QUESTIONS À TRAITER:
1 – Dans le texte à lire, vers quel parti Robert Reich propose-t-il de peut-être se tourner ?
2 – Reproduisez fidèlement le passage du texte à lire qui va de « Je pense que » jusqu'à « vieux pour cela. ».

TEXTE À LIRE:

A.G. : Robert Reich ?

R.R. : (...) Encore une fois, je suis d’accord avec une bonne partie de ce que dit C. Hedges, complètement d’accord. Mais la question en ce moment précis, est : que faisons-nous ? Que faisons-nous pour mobiliser et organiser les gens qui sont là mais ne sont ni mobilisés ni organisés ? Comment entretenons-nous l’énergie et la développons ? Je ne suis pas d’accord aves Chris à propos de B. Sanders. Je pense qu’il a été et est encore un grand leader de la cause progressiste.

Je pense que ce que nous devons faire, c’est de développer un troisième parti en dehors des Partis démocrate et républicains. Peut-être nous tourner vers le Parti vert. En 2020, dans 4 ans, nous devrons avoir un-e candidat-e qui pourra demander des comptes aux Démocrates et fournir un véhicule pour l’énergie du mouvement de B. Sanders qui continue à se développer. Ce parti devra trouver de nouvelles candidatures pour le Sénat, pour le Congrès et dans les États, qui pourront combattre les Démocrates et le Républicains-es pied à pied et élaborer un plan de travail pour sortir l’influence de l’argent dans les campagnes électorales, et disloquer le lien entre ceux et celles qui détiennent l’extraordinaire richesse du pays et le pouvoir politique. Voilà ce qu’il faut faire. Il se peut que B. Sanders soit de la partie, mais je pense qu’il sera devenu un peu trop vieux pour cela.

JEU DE DONNÉES:

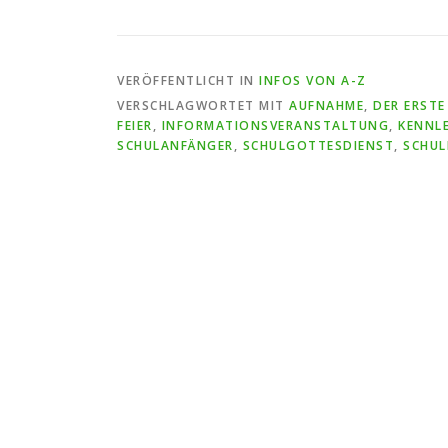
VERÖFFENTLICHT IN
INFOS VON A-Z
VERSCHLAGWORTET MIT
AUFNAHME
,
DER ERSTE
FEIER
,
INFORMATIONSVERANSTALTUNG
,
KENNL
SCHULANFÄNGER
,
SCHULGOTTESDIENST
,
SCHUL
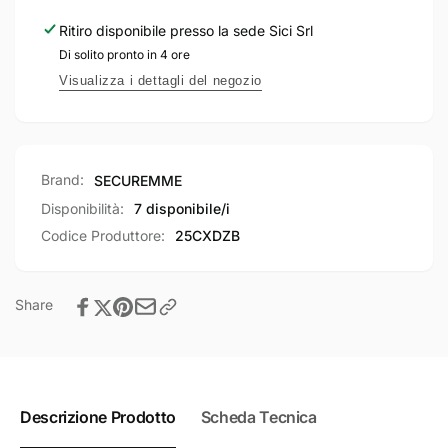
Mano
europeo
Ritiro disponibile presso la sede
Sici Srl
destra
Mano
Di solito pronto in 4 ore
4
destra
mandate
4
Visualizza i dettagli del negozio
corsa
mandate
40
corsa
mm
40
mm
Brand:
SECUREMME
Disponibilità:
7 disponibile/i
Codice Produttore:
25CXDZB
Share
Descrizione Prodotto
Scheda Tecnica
* * *
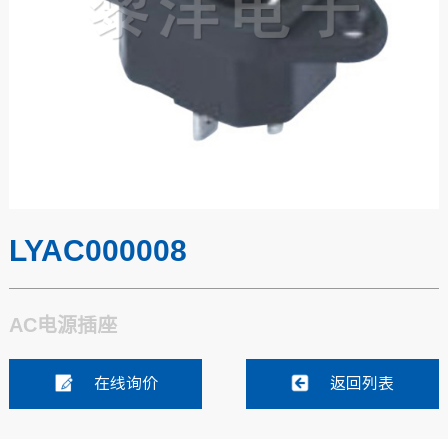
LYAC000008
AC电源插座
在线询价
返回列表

RÉSULTATS ATTENDUS:
1 – Le Parti vert.

2 –
Je pense que ce que nous devons faire, c’est de développer un troisième parti en dehors des Partis démocrate et républicains. Peut-être nous tourner vers le Parti vert. En 2020, dans 4 ans, nous devrons avoir un-e candidat-e qui pourra demander des comptes aux Démocrates et fournir un véhicule pour l’énergie du mouvement de B. Sanders qui continue à se développer. Ce parti devra trouver de nouvelles candidatures pour le Sénat, pour le Congrès et dans les États, qui pourront combattre les Démocrates et le Républicains-es pied à pied et élaborer un plan de travail pour sortir l’influence de l’argent dans les campagnes électorales, et disloquer le lien entre ceux et celles qui détiennent l’extraordinaire richesse du pays et le pouvoir politique. Voilà ce qu’il faut faire. Il se peut que B. Sanders soit de la partie, mais je pense qu’il sera devenu un peu trop vieux pour cela.